Copy out the data so that nothing differs from the original.

* * * * * * *

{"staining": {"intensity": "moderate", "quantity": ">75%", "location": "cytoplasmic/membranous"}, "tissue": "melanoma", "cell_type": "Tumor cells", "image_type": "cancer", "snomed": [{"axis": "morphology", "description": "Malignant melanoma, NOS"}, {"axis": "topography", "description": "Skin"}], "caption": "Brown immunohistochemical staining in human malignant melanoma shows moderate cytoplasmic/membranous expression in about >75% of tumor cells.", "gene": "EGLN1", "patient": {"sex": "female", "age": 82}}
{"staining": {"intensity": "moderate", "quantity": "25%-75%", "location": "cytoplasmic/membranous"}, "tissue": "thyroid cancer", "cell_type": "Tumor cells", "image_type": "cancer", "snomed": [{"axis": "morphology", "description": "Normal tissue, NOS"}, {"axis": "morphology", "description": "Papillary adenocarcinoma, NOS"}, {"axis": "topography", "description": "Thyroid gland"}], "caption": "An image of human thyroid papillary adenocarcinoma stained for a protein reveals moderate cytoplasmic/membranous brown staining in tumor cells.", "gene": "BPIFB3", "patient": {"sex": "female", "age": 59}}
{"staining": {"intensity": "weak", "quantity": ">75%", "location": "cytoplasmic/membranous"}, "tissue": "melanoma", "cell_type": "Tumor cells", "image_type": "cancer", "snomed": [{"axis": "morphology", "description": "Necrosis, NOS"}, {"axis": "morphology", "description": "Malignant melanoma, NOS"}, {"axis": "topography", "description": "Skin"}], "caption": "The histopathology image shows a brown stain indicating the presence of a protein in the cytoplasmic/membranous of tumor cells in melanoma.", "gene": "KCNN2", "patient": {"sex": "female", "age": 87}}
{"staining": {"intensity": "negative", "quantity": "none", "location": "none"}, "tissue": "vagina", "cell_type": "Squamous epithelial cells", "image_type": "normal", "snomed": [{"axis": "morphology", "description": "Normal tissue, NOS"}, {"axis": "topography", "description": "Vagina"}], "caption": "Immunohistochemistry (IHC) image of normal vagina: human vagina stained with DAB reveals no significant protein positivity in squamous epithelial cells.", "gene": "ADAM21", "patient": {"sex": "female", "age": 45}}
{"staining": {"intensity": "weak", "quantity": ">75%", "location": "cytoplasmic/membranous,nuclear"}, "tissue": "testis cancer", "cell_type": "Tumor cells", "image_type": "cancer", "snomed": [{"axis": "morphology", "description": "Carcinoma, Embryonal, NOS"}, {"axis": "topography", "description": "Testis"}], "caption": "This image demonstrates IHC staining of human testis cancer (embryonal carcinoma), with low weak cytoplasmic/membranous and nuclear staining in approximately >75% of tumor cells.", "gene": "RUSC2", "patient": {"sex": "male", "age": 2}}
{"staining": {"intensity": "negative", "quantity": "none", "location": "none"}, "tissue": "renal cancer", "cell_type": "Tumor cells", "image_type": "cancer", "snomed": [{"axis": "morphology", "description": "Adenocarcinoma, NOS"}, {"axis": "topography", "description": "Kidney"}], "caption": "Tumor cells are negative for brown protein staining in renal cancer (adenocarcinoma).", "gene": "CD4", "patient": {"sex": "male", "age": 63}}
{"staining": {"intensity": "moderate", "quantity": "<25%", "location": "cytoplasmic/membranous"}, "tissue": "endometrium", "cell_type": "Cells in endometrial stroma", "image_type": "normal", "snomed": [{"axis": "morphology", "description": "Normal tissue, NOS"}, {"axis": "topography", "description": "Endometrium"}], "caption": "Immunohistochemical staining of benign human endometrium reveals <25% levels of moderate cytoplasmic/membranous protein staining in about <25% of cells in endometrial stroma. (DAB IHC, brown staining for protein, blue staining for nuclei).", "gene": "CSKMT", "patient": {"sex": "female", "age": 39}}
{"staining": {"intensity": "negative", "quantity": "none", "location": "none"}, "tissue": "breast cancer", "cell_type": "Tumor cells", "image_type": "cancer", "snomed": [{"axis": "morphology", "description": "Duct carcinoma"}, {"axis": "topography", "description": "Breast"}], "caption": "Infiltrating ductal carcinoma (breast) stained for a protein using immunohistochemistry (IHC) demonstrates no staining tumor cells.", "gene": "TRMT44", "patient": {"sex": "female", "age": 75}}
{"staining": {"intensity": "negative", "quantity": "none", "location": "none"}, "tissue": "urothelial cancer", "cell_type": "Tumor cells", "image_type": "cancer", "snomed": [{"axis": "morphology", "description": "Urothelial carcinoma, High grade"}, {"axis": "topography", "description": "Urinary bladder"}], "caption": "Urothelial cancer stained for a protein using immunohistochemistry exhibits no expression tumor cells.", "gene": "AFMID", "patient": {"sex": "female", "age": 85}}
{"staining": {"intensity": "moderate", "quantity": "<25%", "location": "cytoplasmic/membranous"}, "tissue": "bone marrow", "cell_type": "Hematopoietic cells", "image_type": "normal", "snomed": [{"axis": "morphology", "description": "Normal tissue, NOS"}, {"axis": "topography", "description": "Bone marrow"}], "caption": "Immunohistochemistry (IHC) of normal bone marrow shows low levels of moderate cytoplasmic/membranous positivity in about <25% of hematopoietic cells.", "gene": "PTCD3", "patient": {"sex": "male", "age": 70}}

* * * * * * *

→ **Final answer**
{"staining": {"intensity": "moderate", "quantity": ">75%", "location": "cytoplasmic/membranous"}, "tissue": "melanoma", "cell_type": "Tumor cells", "image_type": "cancer", "snomed": [{"axis": "morphology", "description": "Malignant melanoma, NOS"}, {"axis": "topography", "description": "Skin"}], "caption": "Brown immunohistochemical staining in human malignant melanoma shows moderate cytoplasmic/membranous expression in about >75% of tumor cells.", "gene": "EGLN1", "patient": {"sex": "female", "age": 82}}
{"staining": {"intensity": "moderate", "quantity": "25%-75%", "location": "cytoplasmic/membranous"}, "tissue": "thyroid cancer", "cell_type": "Tumor cells", "image_type": "cancer", "snomed": [{"axis": "morphology", "description": "Normal tissue, NOS"}, {"axis": "morphology", "description": "Papillary adenocarcinoma, NOS"}, {"axis": "topography", "description": "Thyroid gland"}], "caption": "An image of human thyroid papillary adenocarcinoma stained for a protein reveals moderate cytoplasmic/membranous brown staining in tumor cells.", "gene": "BPIFB3", "patient": {"sex": "female", "age": 59}}
{"staining": {"intensity": "weak", "quantity": ">75%", "location": "cytoplasmic/membranous"}, "tissue": "melanoma", "cell_type": "Tumor cells", "image_type": "cancer", "snomed": [{"axis": "morphology", "description": "Necrosis, NOS"}, {"axis": "morphology", "description": "Malignant melanoma, NOS"}, {"axis": "topography", "description": "Skin"}], "caption": "The histopathology image shows a brown stain indicating the presence of a protein in the cytoplasmic/membranous of tumor cells in melanoma.", "gene": "KCNN2", "patient": {"sex": "female", "age": 87}}
{"staining": {"intensity": "negative", "quantity": "none", "location": "none"}, "tissue": "vagina", "cell_type": "Squamous epithelial cells", "image_type": "normal", "snomed": [{"axis": "morphology", "description": "Normal tissue, NOS"}, {"axis": "topography", "description": "Vagina"}], "caption": "Immunohistochemistry (IHC) image of normal vagina: human vagina stained with DAB reveals no significant protein positivity in squamous epithelial cells.", "gene": "ADAM21", "patient": {"sex": "female", "age": 45}}
{"staining": {"intensity": "weak", "quantity": ">75%", "location": "cytoplasmic/membranous,nuclear"}, "tissue": "testis cancer", "cell_type": "Tumor cells", "image_type": "cancer", "snomed": [{"axis": "morphology", "description": "Carcinoma, Embryonal, NOS"}, {"axis": "topography", "description": "Testis"}], "caption": "This image demonstrates IHC staining of human testis cancer (embryonal carcinoma), with low weak cytoplasmic/membranous and nuclear staining in approximately >75% of tumor cells.", "gene": "RUSC2", "patient": {"sex": "male", "age": 2}}
{"staining": {"intensity": "negative", "quantity": "none", "location": "none"}, "tissue": "renal cancer", "cell_type": "Tumor cells", "image_type": "cancer", "snomed": [{"axis": "morphology", "description": "Adenocarcinoma, NOS"}, {"axis": "topography", "description": "Kidney"}], "caption": "Tumor cells are negative for brown protein staining in renal cancer (adenocarcinoma).", "gene": "CD4", "patient": {"sex": "male", "age": 63}}
{"staining": {"intensity": "moderate", "quantity": "<25%", "location": "cytoplasmic/membranous"}, "tissue": "endometrium", "cell_type": "Cells in endometrial stroma", "image_type": "normal", "snomed": [{"axis": "morphology", "description": "Normal tissue, NOS"}, {"axis": "topography", "description": "Endometrium"}], "caption": "Immunohistochemical staining of benign human endometrium reveals <25% levels of moderate cytoplasmic/membranous protein staining in about <25% of cells in endometrial stroma. (DAB IHC, brown staining for protein, blue staining for nuclei).", "gene": "CSKMT", "patient": {"sex": "female", "age": 39}}
{"staining": {"intensity": "negative", "quantity": "none", "location": "none"}, "tissue": "breast cancer", "cell_type": "Tumor cells", "image_type": "cancer", "snomed": [{"axis": "morphology", "description": "Duct carcinoma"}, {"axis": "topography", "description": "Breast"}], "caption": "Infiltrating ductal carcinoma (breast) stained for a protein using immunohistochemistry (IHC) demonstrates no staining tumor cells.", "gene": "TRMT44", "patient": {"sex": "female", "age": 75}}
{"staining": {"intensity": "negative", "quantity": "none", "location": "none"}, "tissue": "urothelial cancer", "cell_type": "Tumor cells", "image_type": "cancer", "snomed": [{"axis": "morphology", "description": "Urothelial carcinoma, High grade"}, {"axis": "topography", "description": "Urinary bladder"}], "caption": "Urothelial cancer stained for a protein using immunohistochemistry exhibits no expression tumor cells.", "gene": "AFMID", "patient": {"sex": "female", "age": 85}}
{"staining": {"intensity": "moderate", "quantity": "<25%", "location": "cytoplasmic/membranous"}, "tissue": "bone marrow", "cell_type": "Hematopoietic cells", "image_type": "normal", "snomed": [{"axis": "morphology", "description": "Normal tissue, NOS"}, {"axis": "topography", "description": "Bone marrow"}], "caption": "Immunohistochemistry (IHC) of normal bone marrow shows low levels of moderate cytoplasmic/membranous positivity in about <25% of hematopoietic cells.", "gene": "PTCD3", "patient": {"sex": "male", "age": 70}}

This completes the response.